* **Extracted data entries**

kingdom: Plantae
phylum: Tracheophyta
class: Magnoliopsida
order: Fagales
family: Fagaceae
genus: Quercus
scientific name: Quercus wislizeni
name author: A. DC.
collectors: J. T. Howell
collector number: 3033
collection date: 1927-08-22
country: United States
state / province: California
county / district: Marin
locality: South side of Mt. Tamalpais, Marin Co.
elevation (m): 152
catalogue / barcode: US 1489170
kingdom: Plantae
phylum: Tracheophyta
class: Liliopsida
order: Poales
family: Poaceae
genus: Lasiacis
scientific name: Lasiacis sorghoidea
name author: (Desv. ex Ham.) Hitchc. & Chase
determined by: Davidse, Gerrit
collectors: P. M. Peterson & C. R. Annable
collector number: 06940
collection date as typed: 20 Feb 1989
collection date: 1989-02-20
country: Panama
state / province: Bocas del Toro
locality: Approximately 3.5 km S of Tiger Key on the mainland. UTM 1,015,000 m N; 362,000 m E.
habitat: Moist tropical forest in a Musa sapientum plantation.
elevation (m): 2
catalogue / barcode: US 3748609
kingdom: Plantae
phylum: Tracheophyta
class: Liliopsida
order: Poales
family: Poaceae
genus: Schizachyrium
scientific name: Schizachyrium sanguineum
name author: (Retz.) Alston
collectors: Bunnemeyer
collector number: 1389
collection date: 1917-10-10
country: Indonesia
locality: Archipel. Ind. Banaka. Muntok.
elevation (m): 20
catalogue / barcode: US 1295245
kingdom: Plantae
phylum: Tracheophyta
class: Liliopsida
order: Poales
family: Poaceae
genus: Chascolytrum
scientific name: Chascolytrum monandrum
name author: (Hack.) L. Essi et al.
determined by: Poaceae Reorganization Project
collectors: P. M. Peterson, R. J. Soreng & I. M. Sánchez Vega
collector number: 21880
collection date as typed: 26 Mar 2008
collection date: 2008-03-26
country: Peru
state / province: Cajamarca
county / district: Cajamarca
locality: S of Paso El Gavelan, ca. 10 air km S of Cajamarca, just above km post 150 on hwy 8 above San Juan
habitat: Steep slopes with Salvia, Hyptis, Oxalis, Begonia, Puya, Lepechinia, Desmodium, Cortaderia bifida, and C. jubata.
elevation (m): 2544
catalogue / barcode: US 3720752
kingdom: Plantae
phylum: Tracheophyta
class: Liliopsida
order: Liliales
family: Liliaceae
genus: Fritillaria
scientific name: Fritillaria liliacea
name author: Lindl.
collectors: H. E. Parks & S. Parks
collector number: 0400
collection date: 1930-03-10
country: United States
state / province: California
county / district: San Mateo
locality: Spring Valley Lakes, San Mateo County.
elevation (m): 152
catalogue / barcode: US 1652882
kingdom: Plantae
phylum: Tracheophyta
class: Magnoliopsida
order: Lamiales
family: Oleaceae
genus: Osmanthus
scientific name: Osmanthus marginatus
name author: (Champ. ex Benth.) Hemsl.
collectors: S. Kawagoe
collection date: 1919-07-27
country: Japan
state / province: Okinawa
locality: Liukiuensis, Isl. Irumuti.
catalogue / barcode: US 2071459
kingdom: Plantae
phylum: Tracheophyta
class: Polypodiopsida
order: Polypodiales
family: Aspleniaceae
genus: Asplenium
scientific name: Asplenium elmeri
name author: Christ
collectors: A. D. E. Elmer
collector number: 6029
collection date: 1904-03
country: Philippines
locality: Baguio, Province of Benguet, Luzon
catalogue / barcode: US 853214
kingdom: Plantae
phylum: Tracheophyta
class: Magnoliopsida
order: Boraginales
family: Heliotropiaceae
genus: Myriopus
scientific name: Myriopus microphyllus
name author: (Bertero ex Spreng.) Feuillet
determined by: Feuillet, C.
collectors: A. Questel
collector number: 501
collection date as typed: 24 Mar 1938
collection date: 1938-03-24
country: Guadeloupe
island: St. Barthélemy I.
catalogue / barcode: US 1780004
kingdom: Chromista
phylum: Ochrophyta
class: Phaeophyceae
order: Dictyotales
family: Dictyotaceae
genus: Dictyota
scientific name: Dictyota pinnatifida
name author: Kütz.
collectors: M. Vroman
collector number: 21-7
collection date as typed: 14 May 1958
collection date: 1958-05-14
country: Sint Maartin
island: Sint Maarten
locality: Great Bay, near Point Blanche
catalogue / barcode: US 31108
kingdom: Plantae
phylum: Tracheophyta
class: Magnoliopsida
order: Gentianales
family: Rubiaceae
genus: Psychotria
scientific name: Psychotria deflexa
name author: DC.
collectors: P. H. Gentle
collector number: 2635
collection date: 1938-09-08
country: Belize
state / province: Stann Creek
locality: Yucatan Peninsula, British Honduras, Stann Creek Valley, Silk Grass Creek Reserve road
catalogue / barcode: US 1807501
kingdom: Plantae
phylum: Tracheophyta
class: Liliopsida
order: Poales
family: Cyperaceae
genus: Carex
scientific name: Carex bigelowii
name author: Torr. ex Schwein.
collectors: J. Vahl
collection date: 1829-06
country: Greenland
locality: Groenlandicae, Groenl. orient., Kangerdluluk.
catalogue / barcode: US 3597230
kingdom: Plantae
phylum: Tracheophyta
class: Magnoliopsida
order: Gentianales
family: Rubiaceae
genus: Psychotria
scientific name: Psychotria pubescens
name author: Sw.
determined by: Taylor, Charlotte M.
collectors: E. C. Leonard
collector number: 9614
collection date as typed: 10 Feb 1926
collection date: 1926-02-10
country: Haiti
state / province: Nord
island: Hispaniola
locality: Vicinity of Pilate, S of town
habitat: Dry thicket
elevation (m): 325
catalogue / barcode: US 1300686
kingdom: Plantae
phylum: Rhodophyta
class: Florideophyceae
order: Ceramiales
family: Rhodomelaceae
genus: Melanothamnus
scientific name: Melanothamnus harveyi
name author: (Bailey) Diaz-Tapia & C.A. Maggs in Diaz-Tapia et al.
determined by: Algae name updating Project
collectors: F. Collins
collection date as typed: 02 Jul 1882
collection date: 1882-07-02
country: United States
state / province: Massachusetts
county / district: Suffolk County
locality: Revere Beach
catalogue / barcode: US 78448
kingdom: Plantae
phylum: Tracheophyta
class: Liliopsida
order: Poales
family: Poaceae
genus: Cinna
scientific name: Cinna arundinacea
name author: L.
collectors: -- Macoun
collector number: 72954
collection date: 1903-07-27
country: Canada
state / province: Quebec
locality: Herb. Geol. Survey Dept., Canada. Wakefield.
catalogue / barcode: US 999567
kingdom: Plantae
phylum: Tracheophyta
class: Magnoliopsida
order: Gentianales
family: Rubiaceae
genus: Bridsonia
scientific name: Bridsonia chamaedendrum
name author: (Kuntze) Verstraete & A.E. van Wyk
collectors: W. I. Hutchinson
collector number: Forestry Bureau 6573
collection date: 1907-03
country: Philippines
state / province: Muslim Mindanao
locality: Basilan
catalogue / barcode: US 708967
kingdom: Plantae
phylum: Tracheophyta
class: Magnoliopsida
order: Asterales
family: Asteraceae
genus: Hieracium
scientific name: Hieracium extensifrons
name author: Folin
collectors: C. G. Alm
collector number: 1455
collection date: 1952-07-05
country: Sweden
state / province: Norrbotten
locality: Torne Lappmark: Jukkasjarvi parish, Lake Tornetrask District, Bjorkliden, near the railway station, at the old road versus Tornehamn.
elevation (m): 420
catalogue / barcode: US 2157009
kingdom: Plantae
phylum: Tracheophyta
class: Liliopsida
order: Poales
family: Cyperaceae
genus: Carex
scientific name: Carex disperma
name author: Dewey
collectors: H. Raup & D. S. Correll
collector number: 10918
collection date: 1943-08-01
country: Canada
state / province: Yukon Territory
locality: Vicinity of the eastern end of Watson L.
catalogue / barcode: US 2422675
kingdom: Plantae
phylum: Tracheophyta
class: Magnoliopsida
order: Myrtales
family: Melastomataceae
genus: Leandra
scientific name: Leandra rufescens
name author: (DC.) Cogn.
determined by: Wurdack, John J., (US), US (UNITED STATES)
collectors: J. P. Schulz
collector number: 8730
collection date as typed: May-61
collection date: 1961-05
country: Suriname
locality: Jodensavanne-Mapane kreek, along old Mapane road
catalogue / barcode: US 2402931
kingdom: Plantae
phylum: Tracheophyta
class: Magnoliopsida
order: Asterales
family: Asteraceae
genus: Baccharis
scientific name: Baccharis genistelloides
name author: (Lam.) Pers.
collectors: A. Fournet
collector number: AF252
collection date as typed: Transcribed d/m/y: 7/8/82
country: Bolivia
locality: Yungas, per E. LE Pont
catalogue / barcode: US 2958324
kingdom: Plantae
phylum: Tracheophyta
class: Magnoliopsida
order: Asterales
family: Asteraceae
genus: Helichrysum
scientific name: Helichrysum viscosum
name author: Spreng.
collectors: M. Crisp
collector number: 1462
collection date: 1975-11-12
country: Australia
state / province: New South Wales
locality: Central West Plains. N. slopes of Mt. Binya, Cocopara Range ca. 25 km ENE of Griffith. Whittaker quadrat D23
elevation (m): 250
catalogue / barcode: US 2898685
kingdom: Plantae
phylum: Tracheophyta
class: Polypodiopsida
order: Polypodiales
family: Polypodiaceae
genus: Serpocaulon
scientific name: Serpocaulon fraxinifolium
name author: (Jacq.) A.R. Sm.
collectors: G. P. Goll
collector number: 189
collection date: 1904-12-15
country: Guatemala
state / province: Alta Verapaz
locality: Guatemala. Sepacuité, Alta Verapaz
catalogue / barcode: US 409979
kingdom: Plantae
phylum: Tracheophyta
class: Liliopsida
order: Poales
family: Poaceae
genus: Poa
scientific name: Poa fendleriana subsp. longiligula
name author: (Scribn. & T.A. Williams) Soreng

* **Exercise goal**
Copy the records verbatim, from the first line through the line containing "elevation (m): 20".

* **Finished exercise**
kingdom: Plantae
phylum: Tracheophyta
class: Magnoliopsida
order: Fagales
family: Fagaceae
genus: Quercus
scientific name: Quercus wislizeni
name author: A. DC.
collectors: J. T. Howell
collector number: 3033
collection date: 1927-08-22
country: United States
state / province: California
county / district: Marin
locality: South side of Mt. Tamalpais, Marin Co.
elevation (m): 152
catalogue / barcode: US 1489170
kingdom: Plantae
phylum: Tracheophyta
class: Liliopsida
order: Poales
family: Poaceae
genus: Lasiacis
scientific name: Lasiacis sorghoidea
name author: (Desv. ex Ham.) Hitchc. & Chase
determined by: Davidse, Gerrit
collectors: P. M. Peterson & C. R. Annable
collector number: 06940
collection date as typed: 20 Feb 1989
collection date: 1989-02-20
country: Panama
state / province: Bocas del Toro
locality: Approximately 3.5 km S of Tiger Key on the mainland. UTM 1,015,000 m N; 362,000 m E.
habitat: Moist tropical forest in a Musa sapientum plantation.
elevation (m): 2
catalogue / barcode: US 3748609
kingdom: Plantae
phylum: Tracheophyta
class: Liliopsida
order: Poales
family: Poaceae
genus: Schizachyrium
scientific name: Schizachyrium sanguineum
name author: (Retz.) Alston
collectors: Bunnemeyer
collector number: 1389
collection date: 1917-10-10
country: Indonesia
locality: Archipel. Ind. Banaka. Muntok.
elevation (m): 20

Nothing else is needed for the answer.